Why did high-level White House staffers see Wilson as a political threat to the president? You have to recall the political climate surrounding the campaign to discredit Wilson. It was

the summer of 2003. The major fighting in Iraq had ended only two months before. Cheney's August 2002 claim had been central to the administration's case for war. "There is no doubt that Saddam Hussein now has weapons of mass destruction," Cheney said.

In his January 2003 State of the Union speech two months before the invasion, Bush said, "The British government has learned that Saddam Hussein recently sought significant quantities of uranium from Africa." Wilson wrote in his July 6, 2003, op-ed article that CIA officials had sent him to Africa to investigate that claim. His conclusion? "It was highly doubtful that any such transaction had ever taken place."
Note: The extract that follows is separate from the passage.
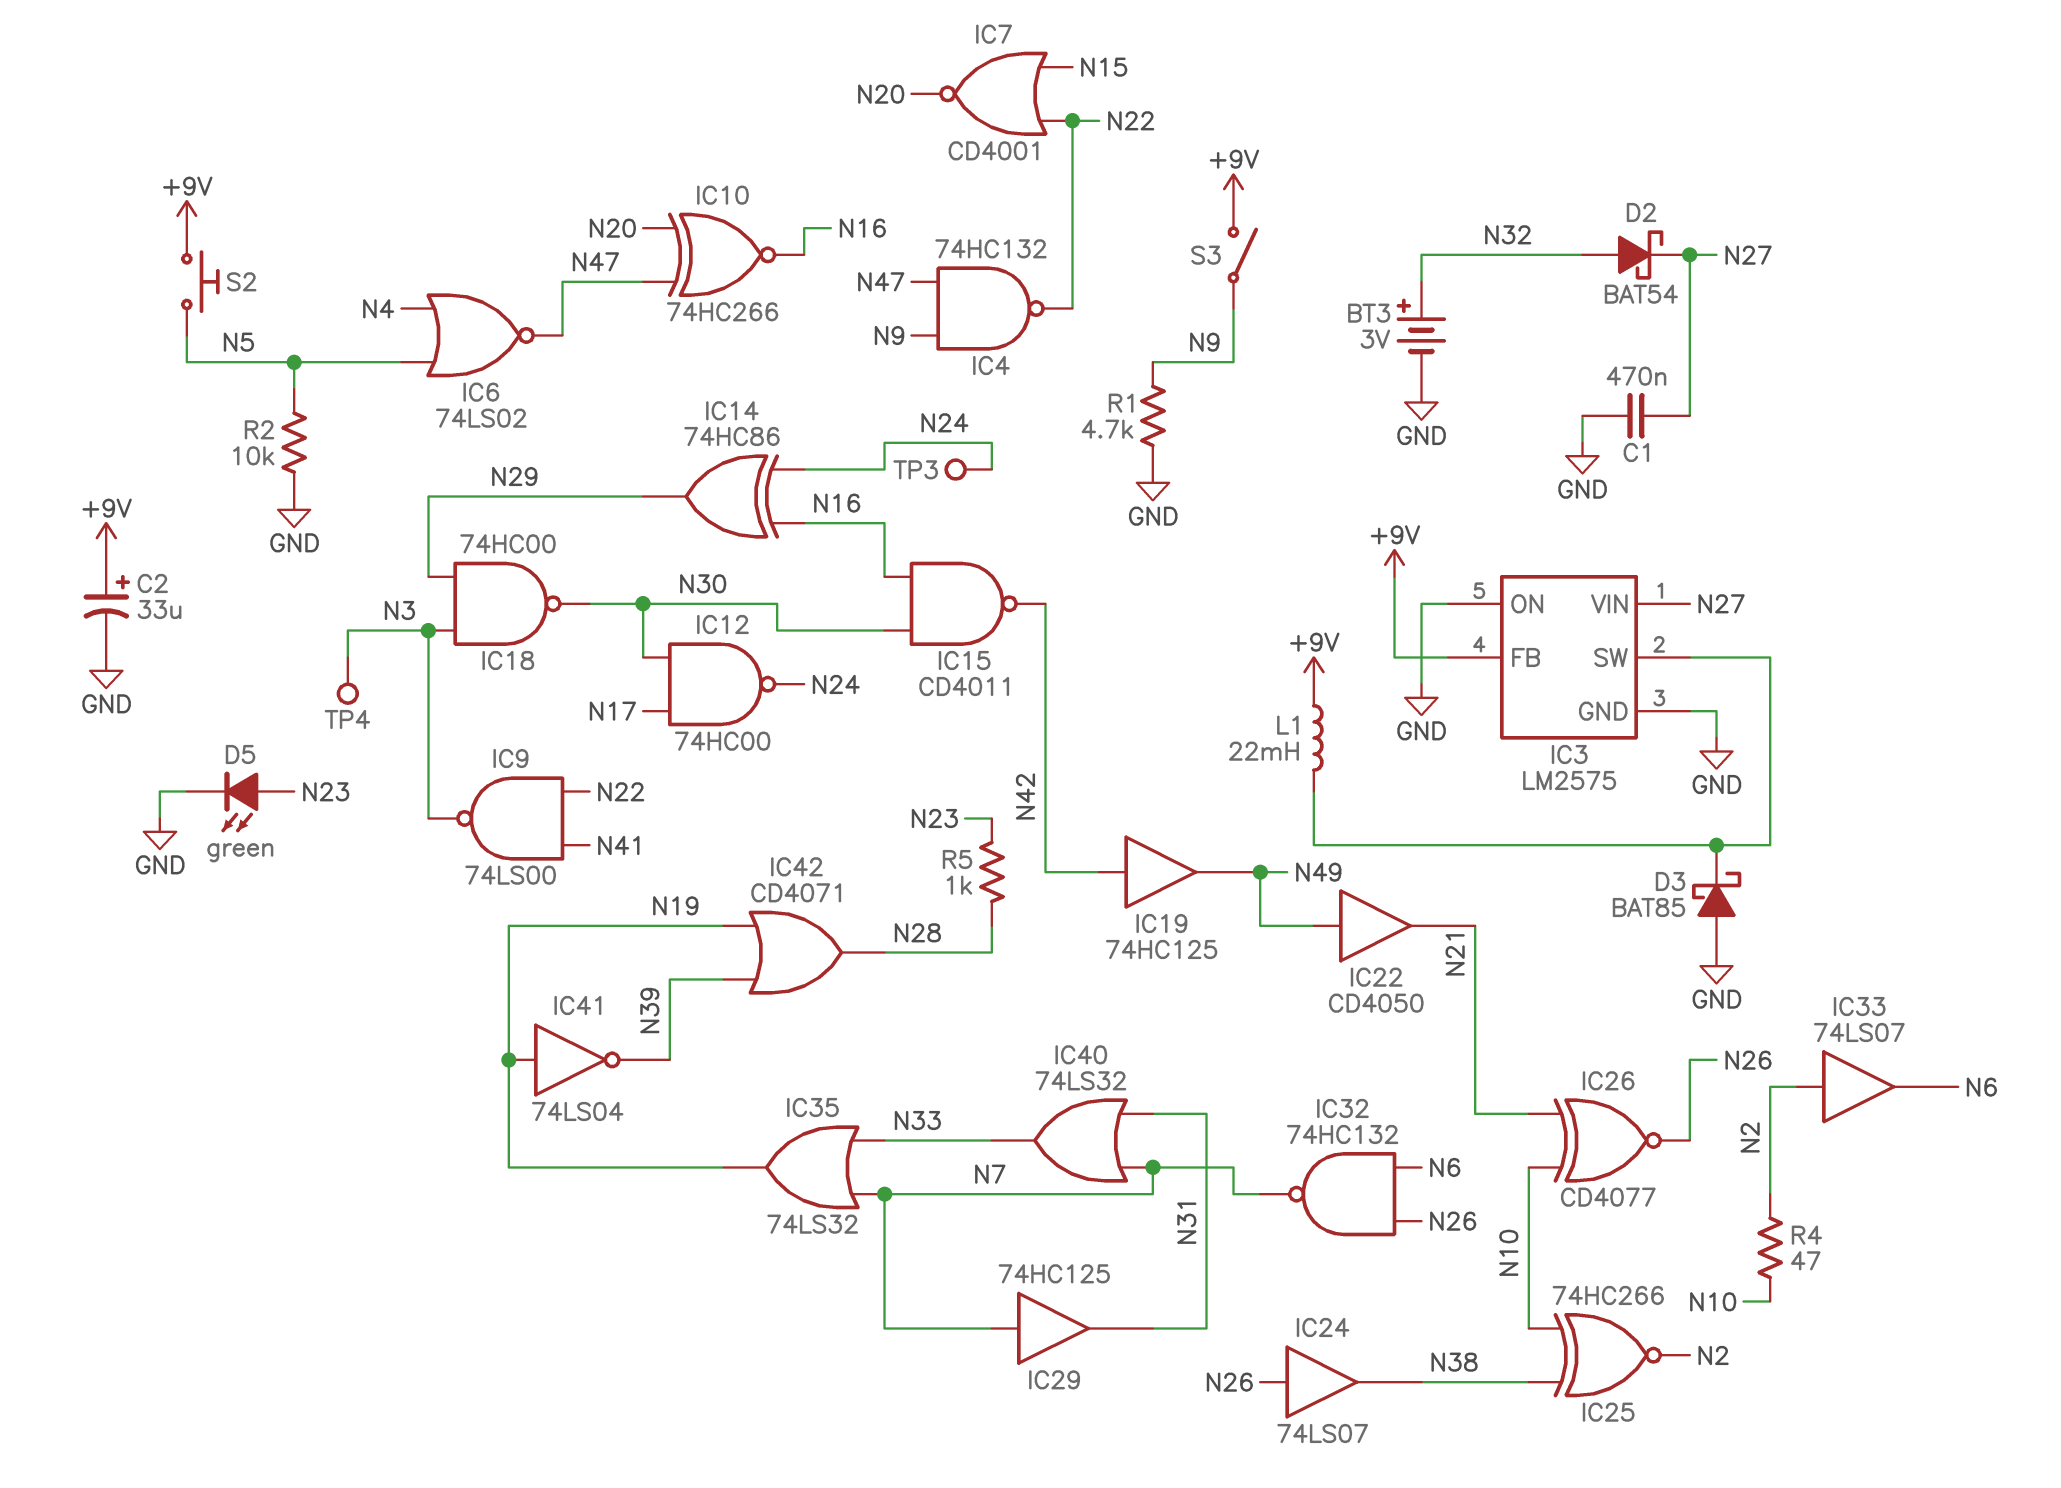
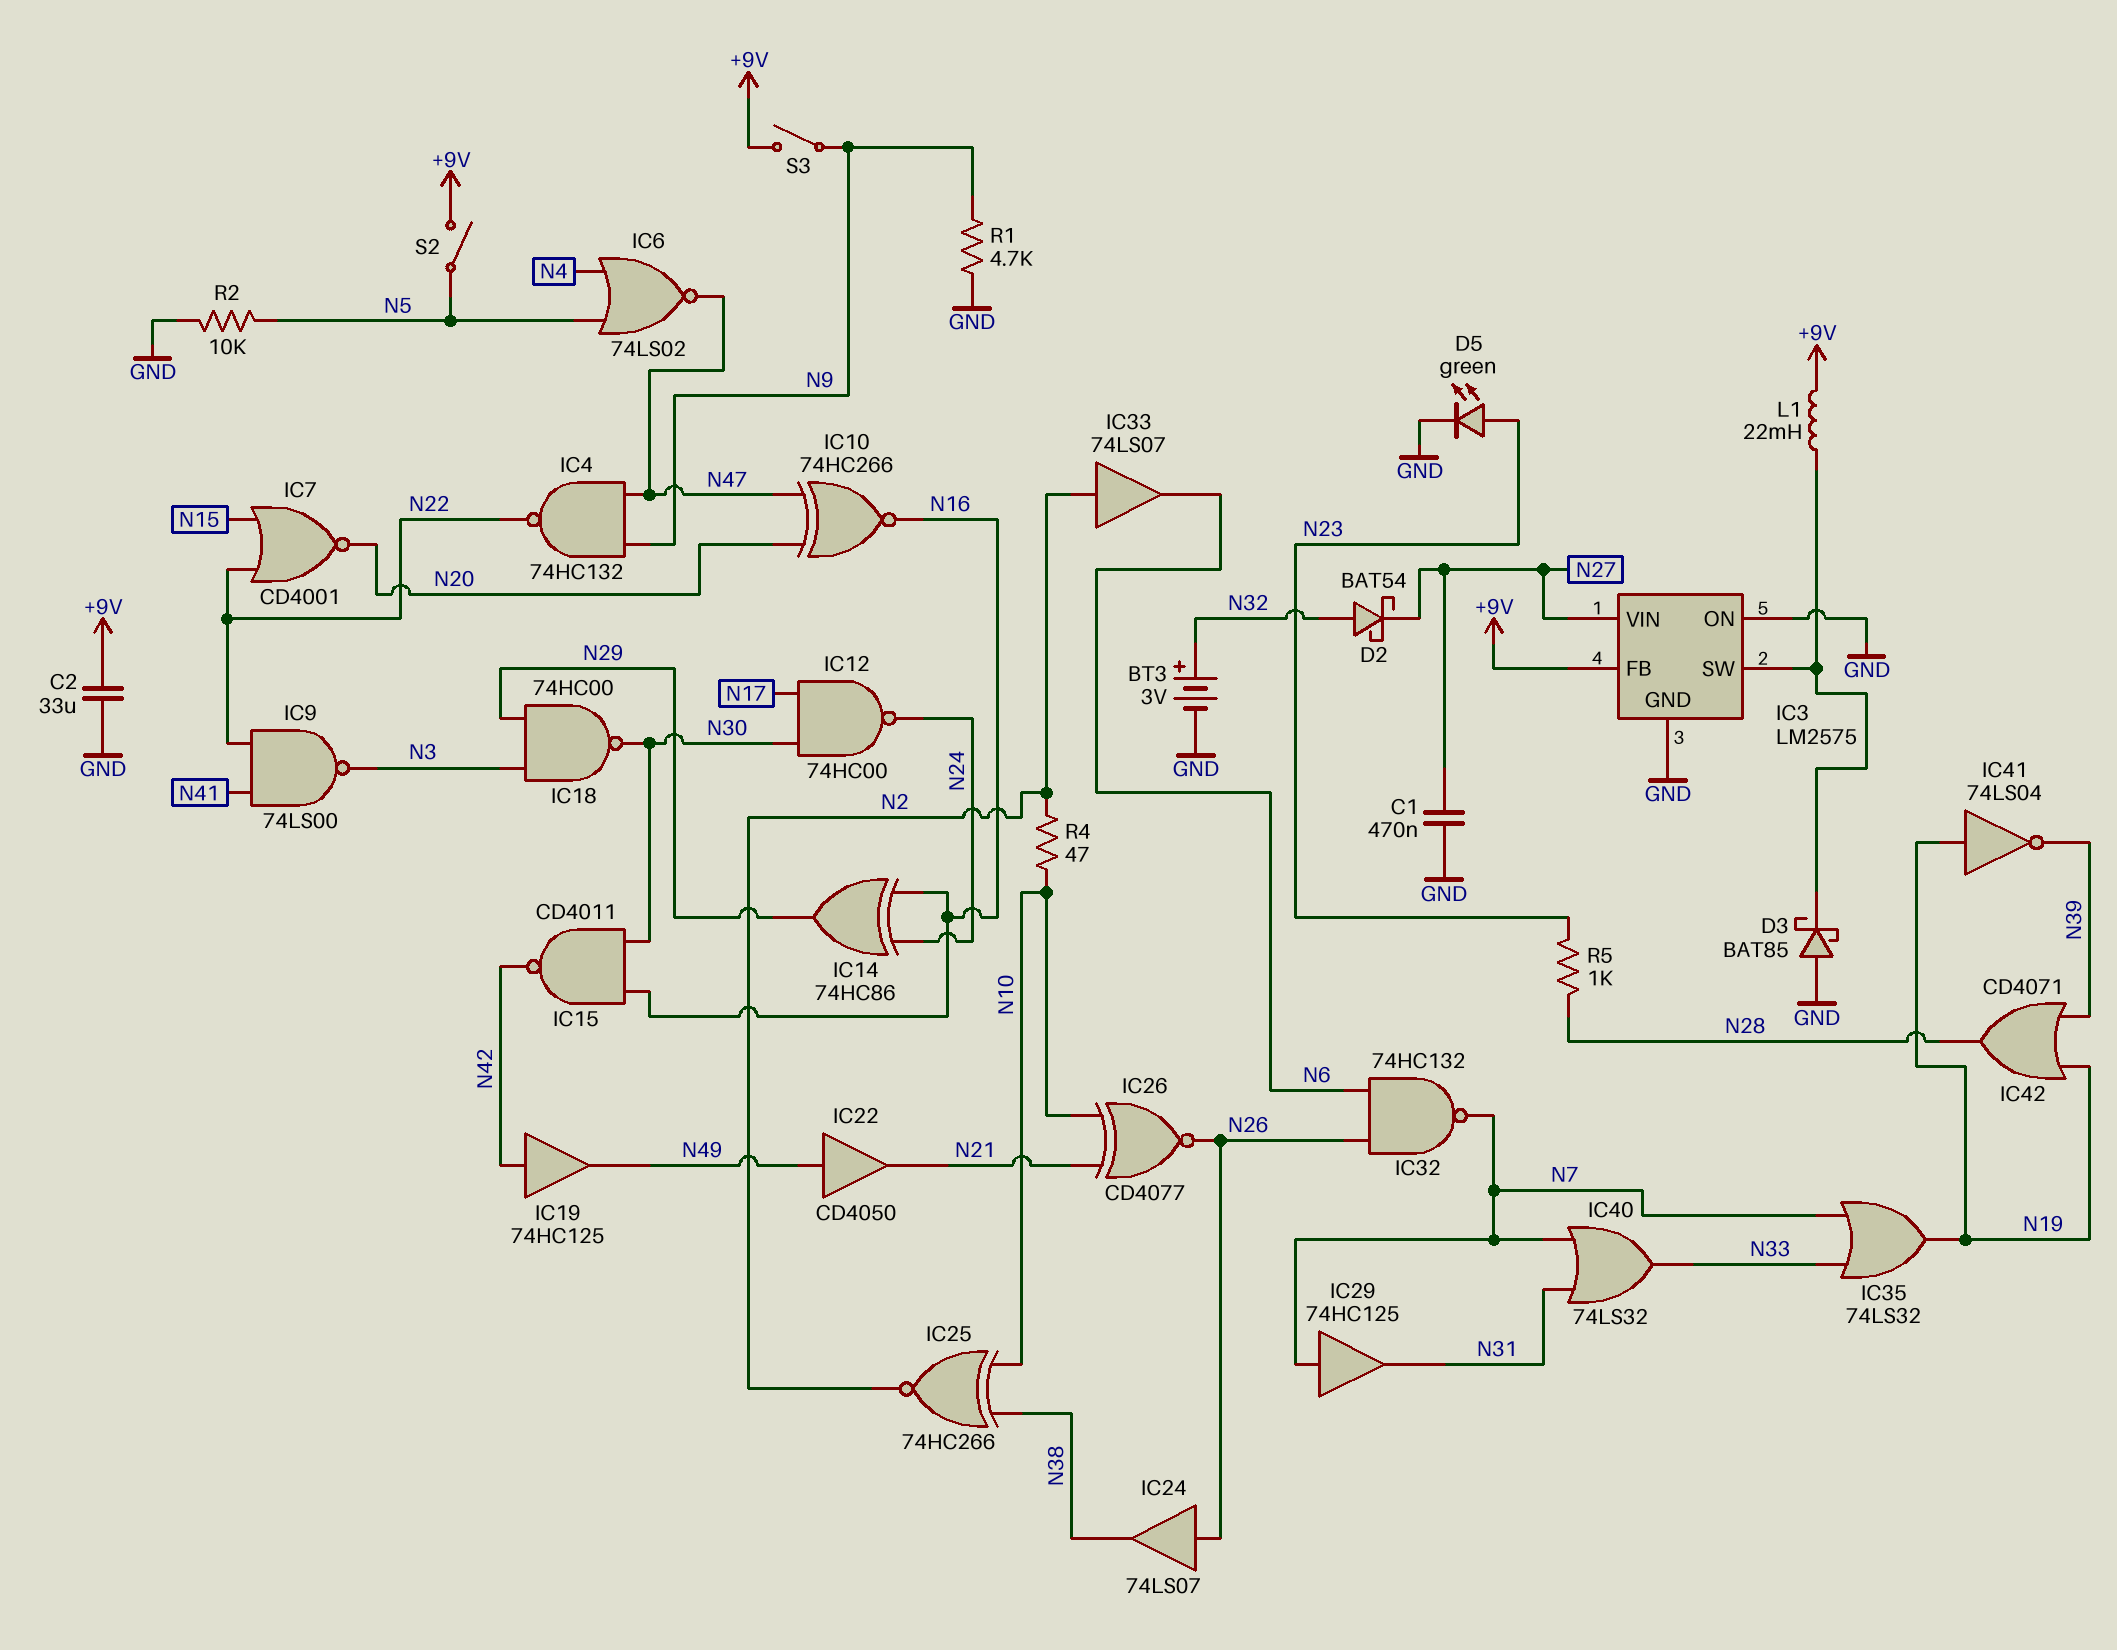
C2: 33uF (plus +9V, minus GND) -> 33uF (+9V, GND)
S2: button (+9V, N5) -> switch (+9V, N5)
TP3: test point (N24) -> none
TP4: test point (N3) -> none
A year later, a Senate Intelligence Committee report called Wilson's findings inconclusive. But at the time that Wilson went public in 2003, the president faced a growing insurgency in Iraq, the failure to find evidence of any weapons of mass destruction, and his own upcoming re-election campaign.

So White House officials adopted an approach that had proved effective in their political campaigning. They played hardball. They went after Wilson's background, his politics—and then, it seems, his wife. In the account written by Time reporter Matthew Cooper, Rove informed him that Wilson's wife worked for the CIA and was responsible for sending Wilson to Africa, although Cooper did not report that Rove used Valerie Plame's name. Columnist Robert Novak subsequently revealed the name.

The summer of 2003 was also a time of tension between the White House and the CIA. Cheney's office was particularly disdainful of the CIA for having been too skeptical of the Iraqi threat. Shortly after Wilson published his criticism, then-CIA Director George Tenet issued a statement that the CIA should have ensured that the claim about Saddam's seeking uranium in Africa was removed from Bush's speech. Prewar intelligence failures loomed as a major political controversy in the president's re-election campaign. Administration officials were worried that the CIA would blame the White House for those failures.

Who asked the Justice Department on July 30, 2003, to probe the leak of the identity of Wilson's wife? The CIA. The investigation was, in many respects, a turf battle between the CIA and the vice president's office.

It was a skirmish that Cheney appears to have lost.